僕の住むソルメアの港町は、穏やかで、のんびりした場所だった。

朝になれば潮の匂いが町じゅうを満たし、夜になると酒場から笑い声がこぼれる。

白い石畳の通りと、潮風で色の落ちた木造家屋。

どこを見ても、平穏で変わらない、少しだけ退屈な日常だった。


僕はいつも通り、船の掃除やロープの修理を手伝っていた。

海の匂いや船の揺れ方で、数時間後の天気がわかる。

漁師の親父たちは、冗談半分に僕を“未来の船長”と呼んでいた。


手伝いが終われば、海辺を歩いて回り、森へ向かうのが日課だ。

他の人が見もしないような小さな貝を拾い、毒キノコと食べられるキノコを見極めていく。

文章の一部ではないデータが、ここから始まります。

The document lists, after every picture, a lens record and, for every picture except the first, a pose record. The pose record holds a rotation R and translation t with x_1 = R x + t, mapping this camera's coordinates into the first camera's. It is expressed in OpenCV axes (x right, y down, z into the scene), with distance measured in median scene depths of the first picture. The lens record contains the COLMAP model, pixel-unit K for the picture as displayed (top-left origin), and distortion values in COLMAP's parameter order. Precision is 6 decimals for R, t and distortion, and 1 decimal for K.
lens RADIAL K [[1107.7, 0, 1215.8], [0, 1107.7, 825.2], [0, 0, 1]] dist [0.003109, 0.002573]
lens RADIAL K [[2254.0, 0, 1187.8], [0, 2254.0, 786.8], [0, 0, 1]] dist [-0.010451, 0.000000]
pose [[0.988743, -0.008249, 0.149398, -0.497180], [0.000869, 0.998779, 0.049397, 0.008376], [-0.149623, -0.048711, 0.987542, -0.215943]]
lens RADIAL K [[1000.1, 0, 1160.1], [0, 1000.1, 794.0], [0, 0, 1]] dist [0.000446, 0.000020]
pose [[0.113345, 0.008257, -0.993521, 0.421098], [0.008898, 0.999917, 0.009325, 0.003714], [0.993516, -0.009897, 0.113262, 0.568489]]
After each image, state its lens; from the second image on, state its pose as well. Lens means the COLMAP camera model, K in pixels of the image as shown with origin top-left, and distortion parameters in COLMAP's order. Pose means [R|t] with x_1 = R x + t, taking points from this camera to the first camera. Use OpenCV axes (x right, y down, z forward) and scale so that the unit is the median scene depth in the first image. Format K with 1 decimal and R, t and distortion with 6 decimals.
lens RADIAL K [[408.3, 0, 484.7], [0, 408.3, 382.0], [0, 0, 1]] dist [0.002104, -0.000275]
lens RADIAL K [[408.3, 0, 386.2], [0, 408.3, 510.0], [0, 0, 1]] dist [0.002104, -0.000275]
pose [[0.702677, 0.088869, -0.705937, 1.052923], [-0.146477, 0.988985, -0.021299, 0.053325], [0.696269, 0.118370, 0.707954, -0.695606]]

母さんから教わった“生きるための知恵”であり、僕の好奇心を刺激するささやかな冒険だった。


首から下げた羅針盤のペンダント──

これだけは、母さんの温もりが残る大事な形見だ。

太陽の模様が埋め込まれた真鍮の蓋。

ただ一つの欠点は、

“羅針盤なのに、針が北を指さない”ことだった。


ただそれも、壊れているだけだと思っていた。


その日の午後、港で網を手伝っていた時だった。


胸元で、羅針盤がかすかに震えた。


最初は気のせいだと思った。

だが次第に、金属が触れる胸元に確かな温もりを感じた。

慌てて掴むと、これまでふらふらと頼りなかった針が──

まるで何かに引っ張られるように、森の方角を強く指し示していた。


初めての現象に、心臓が静かに跳ねた。


針はしばらく震え続け、

やがて嘘みたいに元の不規則な動きへ戻った。

けれど、かすかにブレながらも、

やはり同じ一点を向いている。


その時だった。


僕の世界が、音もなく静かに動き始めたのは。